Justamente, la muerte de Borges fue dos días antes del cruce mundialista entre Argentina y Uruguay, dos de sus patrias añoradas, la nativa y la remota: “no sé si mi primer recuerdo, un cantero y un arcoíris, corresponde a este lado del río o al otro.” En su imaginario, Argentina y Uruguay eran un mismo espacio. La Patria Grande, una superación de los estados democráticos.
Temas universales
Mientras más detalles caracterizan a unos y a otros, más pronunciado es el contraste. En este sentido, Borges supo reivindicar la importancia de la abstracción y del olvido selectivo (Funes el memorioso), para darle así mayor ganancia a la generalización, a borrar las peculiaridades en pos de unir a los que nacieron acá con los que son de más allá.
La memoria y el arte popular son, precisamente, temas que aborda el relato de Juanjo Conti que saldrá publicado en unos días y estos resultan destacables en varios sentidos: primero, porque hay una tesis borgeana que reconoce mayor legitimidad a aquellos discursos artísticos que se despreocupan por dar cuenta de su origen explicitando usos y costumbres demasiado obvias para cualquier “paisano”; segundo, porque el mismísimo Marcos Camino, en una entrevista concedida a Pausa en mayo pasado, también realzó el valor de dejar de ir olvidándose “del sombrero, del pescador y de la canoa para ir para el lado del amor”.
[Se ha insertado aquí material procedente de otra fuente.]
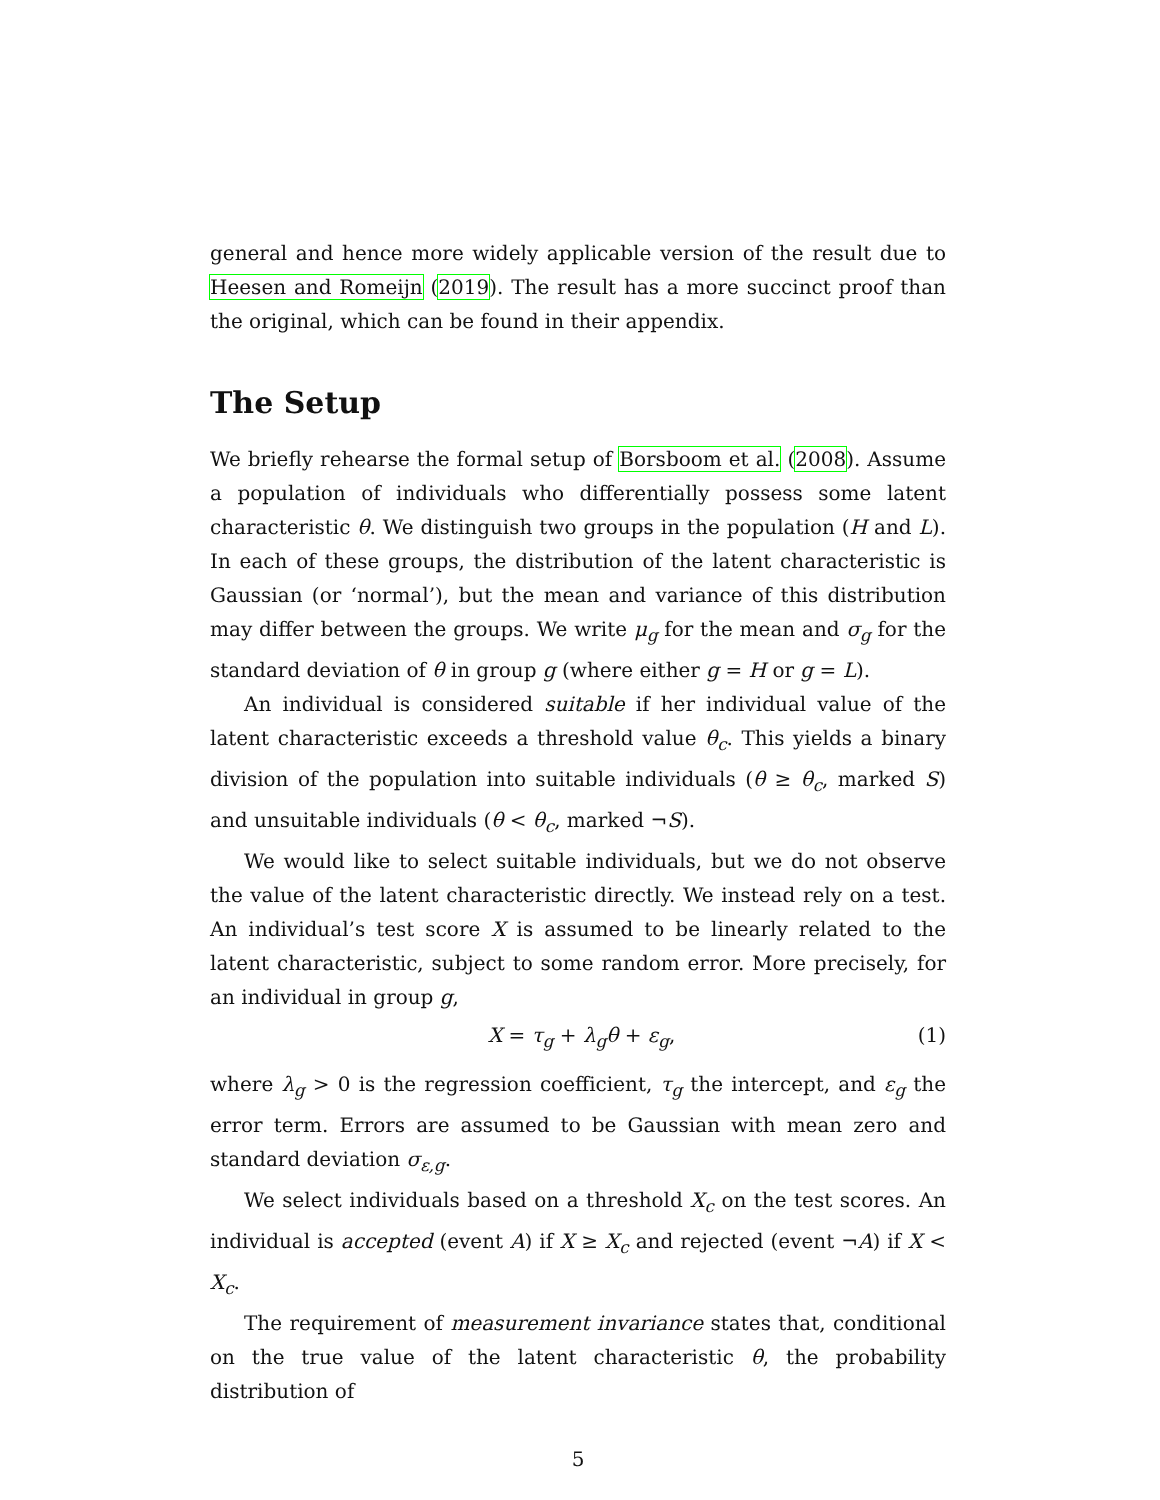general and hence more widely applicable version of the result due to Heesen and Romeijn (2019). The result has a more succinct proof than the original, which can be found in their appendix.
The Setup
We briefly rehearse the formal setup of Borsboom et al. (2008). Assume a population of individuals who differentially possess some latent characteristic θ. We distinguish two groups in the population (H and L). In each of these groups, the distribution of the latent characteristic is Gaussian (or ‘normal’), but the mean and variance of this distribution may differ between the groups. We write μ<sub>g</sub> for the mean and σ<sub>g</sub> for the standard deviation of θ in group g (where either g = H or g = L).
An individual is considered suitable if her individual value of the latent characteristic exceeds a threshold value θ<sub>c</sub>. This yields a binary division of the population into suitable individuals (θ ≥ θ<sub>c</sub>, marked S) and unsuitable individuals (θ < θ<sub>c</sub>, marked ¬S).
We would like to select suitable individuals, but we do not observe the value of the latent characteristic directly. We instead rely on a test. An individual’s test score X is assumed to be linearly related to the latent characteristic, subject to some random error. More precisely, for an individual in group g,
X = τ<sub>g</sub> + λ<sub>g</sub>θ + ε<sub>g</sub>, (1)
where λ<sub>g</sub> > 0 is the regression coefficient, τ<sub>g</sub> the intercept, and ε<sub>g</sub> the error term. Errors are assumed to be Gaussian with mean zero and standard deviation σ<sub>ε,g</sub>.
We select individuals based on a threshold X<sub>c</sub> on the test scores. An individual is accepted (event A) if X ≥ X<sub>c</sub> and rejected (event ¬A) if X < X<sub>c</sub>.
The requirement of measurement invariance states that, conditional on the true value of the latent characteristic θ, the probability distribution of
5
¿Por qué? Porque las historias amorosas son de implicancia universal, ni más ni menos. En este sentido, al apropiarnos cabalmente del consumo de pescado a la parrilla o del regocijo de un liso acabamos dándolos por sentado. Referirlos recurrentemente en las expresiones artísticas resultaría redundante, forzoso.
Habiéndoselo propuesto o no, Los Palmeras, siguieron esta consigna y terminaron siendo una de las expresiones musicales más arraigadas y representativas de su lugar natal, aunque no haga falta ser santafesino para acceder a su goce estético.
De aquel partido contra Uruguay, se cumplirán este sábado 32 años, día en el que Argentina se medirá contra Islandia, la patria imaginaria de Borges: viajó hasta ahí tres veces, le dedicó algunos poemas (El oro de los tigres, A Islandia) y hasta lo condecoraron con la Orden del Halcón de la República de Islandia.
Su fascinación por ese país empezó desde que era chico, a partir de que su papa le regaló una traducción al inglés de Völsunga Saga un texto que lo llevó a estudiar no solo la literatura islandesa sino también la historia de su idioma, al que llamaba “el latín del norte”. En esa analogía, que acerca dos lenguas madres, quizás, se repliega un deseo por reutilizar la historia no como fundamento de las diferencias, sino como el origen de nuestra diversidad, esa que hay que aprender a aceptar y que servirá para reconciliarnos.